Leaving out the images, please reproduce each line below exactly.

Dataset entries
· · ·
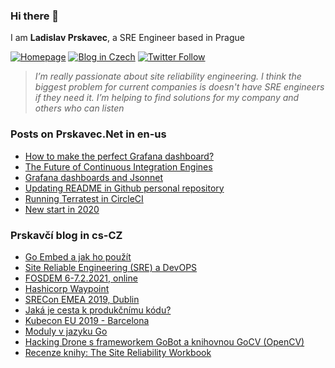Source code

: ### Hi there 👋

I am **Ladislav Prskavec**, a SRE Engineer based in Prague

[![Homepage][web-image]](https://www.prskavec.net/)
[![Blog in Czech][web-image-2]](https://blog.prskavec.net/)
[![Twitter Follow][twitter-image]](https://twitter.com/abtris)

> *I’m really passionate about site reliability engineering. I think the biggest problem for current companies is doesn't have SRE engineers if they need it. I’m helping to find solutions for my company and others who can listen*



### Posts on Prskavec.Net in en-us
- [How to make the perfect Grafana dashboard?](https://www.prskavec.net/post/how-to-make-perfect-grafana-dashboard/)
- [The Future of Continuous Integration Engines](https://www.prskavec.net/post/the-future-of-continuous-integration-engines/)
- [Grafana dashboards and Jsonnet](https://www.prskavec.net/post/grafana-jsonnet/)
- [Updating README in Github personal repository](https://www.prskavec.net/post/github-personal-repo/)
- [Running Terratest in CircleCI](https://www.prskavec.net/post/terratest-circleci/)
- [New start in 2020](https://www.prskavec.net/post/getting-started/)



### Prskavčí blog in cs-CZ
- [Go Embed a jak ho použít](https://blog.prskavec.net/blog/2021/04/go-embed-a-jak-ho-pou%C5%BE%C3%ADt/)
- [Site Reliable Engineering (SRE) a DevOPS](https://blog.prskavec.net/blog/2021/02/site-reliable-engineering-sre-a-devops/)
- [FOSDEM 6-7.2.2021, online](https://blog.prskavec.net/blog/2021/02/fosdem-6-7.2.2021-online/)
- [Hashicorp Waypoint](https://blog.prskavec.net/blog/2020/10/hashicorp-waypoint/)
- [SRECon EMEA 2019, Dublin](https://blog.prskavec.net/blog/2019/10/srecon-emea-2019-dublin/)
- [Jaká je cesta k produkčnímu kódu?](https://blog.prskavec.net/blog/2019/08/jak%C3%A1-je-cesta-k-produk%C4%8Dn%C3%ADmu-k%C3%B3du/)
- [Kubecon EU 2019 - Barcelona](https://blog.prskavec.net/blog/2019/05/kubecon-eu-2019-barcelona/)
- [Moduly v jazyku Go](https://blog.prskavec.net/blog/2019/02/moduly-v-jazyku-go/)
- [Hacking Drone s frameworkem GoBot a knihovnou GoCV (OpenCV)](https://blog.prskavec.net/blog/2018/09/hacking-drone-s-frameworkem-gobot-a-knihovnou-gocv-opencv/)
- [Recenze knihy: The Site Reliability Workbook](https://blog.prskavec.net/blog/2018/07/recenze-knihy-the-site-reliability-workbook/)



[web-image]: https://img.shields.io/badge/%20-www.prskavec.net-ba7ba9?style=flat-square&logo=safari&logoColor=white
[web-image-2]: https://img.shields.io/badge/%20-blog.prskavec.net-ba7ba9?style=flat-square&logo=safari&logoColor=white
[twitter-image]: https://img.shields.io/twitter/follow/abtris?style=social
· · ·
**SOLUTION TO THE PROBLEM**
Source code

: ### Hi there 👋

I am **Ladislav Prskavec**, a SRE Engineer based in Prague

[![Homepage][web-image]](https://www.prskavec.net/)
[![Blog in Czech][web-image-2]](https://blog.prskavec.net/)
[![Twitter Follow][twitter-image]](https://twitter.com/abtris)

> *I’m really passionate about site reliability engineering. I think the biggest problem for current companies is doesn't have SRE engineers if they need it. I’m helping to find solutions for my company and others who can listen*



### Posts on Prskavec.Net in en-us
- [How to make the perfect Grafana dashboard?](https://www.prskavec.net/post/how-to-make-perfect-grafana-dashboard/)
- [The Future of Continuous Integration Engines](https://www.prskavec.net/post/the-future-of-continuous-integration-engines/)
- [Grafana dashboards and Jsonnet](https://www.prskavec.net/post/grafana-jsonnet/)
- [Updating README in Github personal repository](https://www.prskavec.net/post/github-personal-repo/)
- [Running Terratest in CircleCI](https://www.prskavec.net/post/terratest-circleci/)
- [New start in 2020](https://www.prskavec.net/post/getting-started/)



### Prskavčí blog in cs-CZ
- [Go Embed a jak ho použít](https://blog.prskavec.net/blog/2021/04/go-embed-a-jak-ho-pou%C5%BE%C3%ADt/)
- [Site Reliable Engineering (SRE) a DevOPS](https://blog.prskavec.net/blog/2021/02/site-reliable-engineering-sre-a-devops/)
- [FOSDEM 6-7.2.2021, online](https://blog.prskavec.net/blog/2021/02/fosdem-6-7.2.2021-online/)
- [Hashicorp Waypoint](https://blog.prskavec.net/blog/2020/10/hashicorp-waypoint/)
- [SRECon EMEA 2019, Dublin](https://blog.prskavec.net/blog/2019/10/srecon-emea-2019-dublin/)
- [Jaká je cesta k produkčnímu kódu?](https://blog.prskavec.net/blog/2019/08/jak%C3%A1-je-cesta-k-produk%C4%8Dn%C3%ADmu-k%C3%B3du/)
- [Kubecon EU 2019 - Barcelona](https://blog.prskavec.net/blog/2019/05/kubecon-eu-2019-barcelona/)
- [Moduly v jazyku Go](https://blog.prskavec.net/blog/2019/02/moduly-v-jazyku-go/)
- [Hacking Drone s frameworkem GoBot a knihovnou GoCV (OpenCV)](https://blog.prskavec.net/blog/2018/09/hacking-drone-s-frameworkem-gobot-a-knihovnou-gocv-opencv/)
- [Recenze knihy: The Site Reliability Workbook](https://blog.prskavec.net/blog/2018/07/recenze-knihy-the-site-reliability-workbook/)



[web-image]: https://img.shields.io/badge/%20-www.prskavec.net-ba7ba9?style=flat-square&logo=safari&logoColor=white
[web-image-2]: https://img.shields.io/badge/%20-blog.prskavec.net-ba7ba9?style=flat-square&logo=safari&logoColor=white
[twitter-image]: https://img.shields.io/twitter/follow/abtris?style=social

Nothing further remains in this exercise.